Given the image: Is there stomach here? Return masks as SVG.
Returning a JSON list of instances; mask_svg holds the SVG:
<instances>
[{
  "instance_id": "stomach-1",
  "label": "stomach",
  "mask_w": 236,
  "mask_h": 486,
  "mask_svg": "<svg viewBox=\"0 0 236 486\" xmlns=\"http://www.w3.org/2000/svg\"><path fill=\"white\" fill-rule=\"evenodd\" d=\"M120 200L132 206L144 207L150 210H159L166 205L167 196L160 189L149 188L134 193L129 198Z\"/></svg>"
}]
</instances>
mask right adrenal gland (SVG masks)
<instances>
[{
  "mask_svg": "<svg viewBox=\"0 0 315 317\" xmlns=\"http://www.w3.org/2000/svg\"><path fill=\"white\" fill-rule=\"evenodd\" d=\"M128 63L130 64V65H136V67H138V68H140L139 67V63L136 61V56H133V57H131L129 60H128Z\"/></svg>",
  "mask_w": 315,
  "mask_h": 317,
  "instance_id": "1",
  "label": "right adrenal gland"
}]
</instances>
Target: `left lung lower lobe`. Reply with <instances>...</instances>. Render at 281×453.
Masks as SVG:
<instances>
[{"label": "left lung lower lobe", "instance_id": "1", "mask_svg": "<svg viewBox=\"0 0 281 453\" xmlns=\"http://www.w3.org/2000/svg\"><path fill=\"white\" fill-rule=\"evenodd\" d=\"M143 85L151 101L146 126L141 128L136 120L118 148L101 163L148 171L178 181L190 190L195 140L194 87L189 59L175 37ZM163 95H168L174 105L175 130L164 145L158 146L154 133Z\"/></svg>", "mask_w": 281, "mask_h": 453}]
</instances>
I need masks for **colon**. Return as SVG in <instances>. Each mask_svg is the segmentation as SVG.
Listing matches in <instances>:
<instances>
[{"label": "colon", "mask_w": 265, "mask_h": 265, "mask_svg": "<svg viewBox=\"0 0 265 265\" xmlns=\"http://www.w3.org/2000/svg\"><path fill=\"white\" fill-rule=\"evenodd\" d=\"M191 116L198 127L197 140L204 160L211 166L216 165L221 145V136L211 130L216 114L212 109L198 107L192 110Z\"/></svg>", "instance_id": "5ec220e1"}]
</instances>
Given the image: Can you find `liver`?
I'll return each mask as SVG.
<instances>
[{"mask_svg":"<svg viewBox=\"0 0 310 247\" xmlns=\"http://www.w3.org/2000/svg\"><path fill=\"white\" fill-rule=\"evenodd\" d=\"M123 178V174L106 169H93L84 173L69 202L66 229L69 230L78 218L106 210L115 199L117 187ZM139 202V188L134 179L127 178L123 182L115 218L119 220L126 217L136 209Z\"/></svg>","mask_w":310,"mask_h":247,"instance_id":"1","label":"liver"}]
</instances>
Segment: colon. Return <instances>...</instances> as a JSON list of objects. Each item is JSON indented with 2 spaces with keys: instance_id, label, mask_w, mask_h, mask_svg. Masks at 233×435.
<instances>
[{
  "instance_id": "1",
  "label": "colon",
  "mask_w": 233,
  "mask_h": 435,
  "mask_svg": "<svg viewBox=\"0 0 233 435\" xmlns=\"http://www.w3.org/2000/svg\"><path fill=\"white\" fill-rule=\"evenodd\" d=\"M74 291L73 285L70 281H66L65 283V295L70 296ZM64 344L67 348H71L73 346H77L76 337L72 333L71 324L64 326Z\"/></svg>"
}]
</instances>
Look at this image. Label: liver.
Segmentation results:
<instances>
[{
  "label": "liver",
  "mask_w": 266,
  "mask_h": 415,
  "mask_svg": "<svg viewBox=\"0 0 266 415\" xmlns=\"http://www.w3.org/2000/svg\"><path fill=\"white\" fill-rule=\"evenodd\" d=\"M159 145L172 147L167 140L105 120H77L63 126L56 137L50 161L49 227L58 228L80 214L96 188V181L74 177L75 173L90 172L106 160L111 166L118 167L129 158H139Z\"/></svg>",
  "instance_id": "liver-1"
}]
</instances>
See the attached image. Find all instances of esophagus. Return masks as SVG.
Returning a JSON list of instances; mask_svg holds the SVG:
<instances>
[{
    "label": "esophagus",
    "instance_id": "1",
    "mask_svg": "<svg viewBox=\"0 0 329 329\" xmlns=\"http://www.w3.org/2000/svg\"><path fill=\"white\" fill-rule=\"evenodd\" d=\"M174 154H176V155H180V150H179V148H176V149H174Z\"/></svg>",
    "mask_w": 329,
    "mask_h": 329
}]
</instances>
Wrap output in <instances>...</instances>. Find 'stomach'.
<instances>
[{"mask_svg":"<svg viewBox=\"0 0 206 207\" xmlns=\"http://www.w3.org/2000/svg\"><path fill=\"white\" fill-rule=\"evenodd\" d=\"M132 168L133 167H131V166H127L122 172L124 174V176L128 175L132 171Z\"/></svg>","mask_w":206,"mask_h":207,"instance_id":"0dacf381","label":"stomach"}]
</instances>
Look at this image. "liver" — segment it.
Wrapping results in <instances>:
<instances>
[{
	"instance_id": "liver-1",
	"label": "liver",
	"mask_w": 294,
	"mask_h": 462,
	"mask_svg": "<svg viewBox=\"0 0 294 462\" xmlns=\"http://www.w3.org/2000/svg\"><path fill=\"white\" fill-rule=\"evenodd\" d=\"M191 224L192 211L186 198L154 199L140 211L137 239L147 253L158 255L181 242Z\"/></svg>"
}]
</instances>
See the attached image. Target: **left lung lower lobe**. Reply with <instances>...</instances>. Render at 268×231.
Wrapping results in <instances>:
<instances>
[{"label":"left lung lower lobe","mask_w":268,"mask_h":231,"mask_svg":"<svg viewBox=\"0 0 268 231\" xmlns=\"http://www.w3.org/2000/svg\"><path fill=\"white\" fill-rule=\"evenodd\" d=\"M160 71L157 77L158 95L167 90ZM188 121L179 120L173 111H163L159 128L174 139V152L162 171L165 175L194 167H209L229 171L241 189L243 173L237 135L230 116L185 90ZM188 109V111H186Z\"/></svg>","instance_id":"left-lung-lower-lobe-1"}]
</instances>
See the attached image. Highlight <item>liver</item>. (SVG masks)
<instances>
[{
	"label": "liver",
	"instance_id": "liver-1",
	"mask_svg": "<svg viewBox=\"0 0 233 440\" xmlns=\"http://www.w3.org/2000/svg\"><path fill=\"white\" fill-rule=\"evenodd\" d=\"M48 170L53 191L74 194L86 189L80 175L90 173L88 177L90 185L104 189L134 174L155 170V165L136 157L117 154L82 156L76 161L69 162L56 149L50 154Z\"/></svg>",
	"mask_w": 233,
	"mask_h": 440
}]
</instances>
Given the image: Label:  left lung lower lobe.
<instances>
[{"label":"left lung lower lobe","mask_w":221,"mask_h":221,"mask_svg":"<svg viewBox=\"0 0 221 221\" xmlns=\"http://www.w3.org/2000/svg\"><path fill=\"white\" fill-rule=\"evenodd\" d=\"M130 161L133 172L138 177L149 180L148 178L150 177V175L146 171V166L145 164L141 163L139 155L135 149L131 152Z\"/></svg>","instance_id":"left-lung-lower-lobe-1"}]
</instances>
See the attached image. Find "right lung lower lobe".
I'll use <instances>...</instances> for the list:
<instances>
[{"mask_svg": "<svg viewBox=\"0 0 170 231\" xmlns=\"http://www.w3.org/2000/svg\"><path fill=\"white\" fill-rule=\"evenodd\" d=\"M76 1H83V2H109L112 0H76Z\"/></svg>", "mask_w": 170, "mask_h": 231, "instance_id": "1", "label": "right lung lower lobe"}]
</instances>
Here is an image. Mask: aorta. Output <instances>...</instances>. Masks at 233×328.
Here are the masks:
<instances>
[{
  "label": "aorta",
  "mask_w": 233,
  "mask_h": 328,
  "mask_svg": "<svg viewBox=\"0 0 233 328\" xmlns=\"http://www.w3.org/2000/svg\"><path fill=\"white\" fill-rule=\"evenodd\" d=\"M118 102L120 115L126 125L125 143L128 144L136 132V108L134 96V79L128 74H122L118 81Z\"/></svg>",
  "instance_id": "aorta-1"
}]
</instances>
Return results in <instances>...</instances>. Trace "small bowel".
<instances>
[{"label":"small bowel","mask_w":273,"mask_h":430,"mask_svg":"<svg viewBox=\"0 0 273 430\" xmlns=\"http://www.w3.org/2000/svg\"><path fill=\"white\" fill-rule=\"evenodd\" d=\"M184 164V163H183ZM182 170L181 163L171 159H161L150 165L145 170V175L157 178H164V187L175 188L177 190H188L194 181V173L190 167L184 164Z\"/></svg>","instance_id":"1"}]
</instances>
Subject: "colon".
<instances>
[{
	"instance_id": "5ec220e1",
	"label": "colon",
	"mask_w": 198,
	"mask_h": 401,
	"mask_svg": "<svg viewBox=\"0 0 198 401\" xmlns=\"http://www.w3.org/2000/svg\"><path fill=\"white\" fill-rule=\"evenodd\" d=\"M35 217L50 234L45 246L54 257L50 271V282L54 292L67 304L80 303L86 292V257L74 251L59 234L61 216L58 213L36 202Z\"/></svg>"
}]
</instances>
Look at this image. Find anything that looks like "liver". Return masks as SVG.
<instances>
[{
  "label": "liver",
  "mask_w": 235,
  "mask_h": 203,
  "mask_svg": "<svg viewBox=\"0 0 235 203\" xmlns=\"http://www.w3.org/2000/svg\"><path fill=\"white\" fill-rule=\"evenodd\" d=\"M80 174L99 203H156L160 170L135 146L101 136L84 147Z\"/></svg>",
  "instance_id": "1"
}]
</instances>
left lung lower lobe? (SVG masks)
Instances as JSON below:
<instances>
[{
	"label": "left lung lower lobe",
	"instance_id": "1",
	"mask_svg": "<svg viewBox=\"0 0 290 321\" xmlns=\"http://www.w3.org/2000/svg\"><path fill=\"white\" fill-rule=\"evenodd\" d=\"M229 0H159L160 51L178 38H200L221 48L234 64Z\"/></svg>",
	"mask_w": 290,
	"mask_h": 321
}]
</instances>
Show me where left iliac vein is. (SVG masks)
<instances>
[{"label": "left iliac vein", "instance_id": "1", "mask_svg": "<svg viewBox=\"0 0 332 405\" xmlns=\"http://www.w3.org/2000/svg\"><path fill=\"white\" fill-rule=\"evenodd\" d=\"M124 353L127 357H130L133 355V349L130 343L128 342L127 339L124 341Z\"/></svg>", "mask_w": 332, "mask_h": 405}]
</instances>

------------------------------------

Please list every line of the records above that contains the word "item".

Segment: colon. Return <instances>...</instances> as a JSON list of objects. Each item is JSON indented with 2 spaces with keys: instance_id, label, mask_w, mask_h, mask_svg. Masks at 233×435.
See the attached image. Highlight <item>liver</item>. (SVG masks)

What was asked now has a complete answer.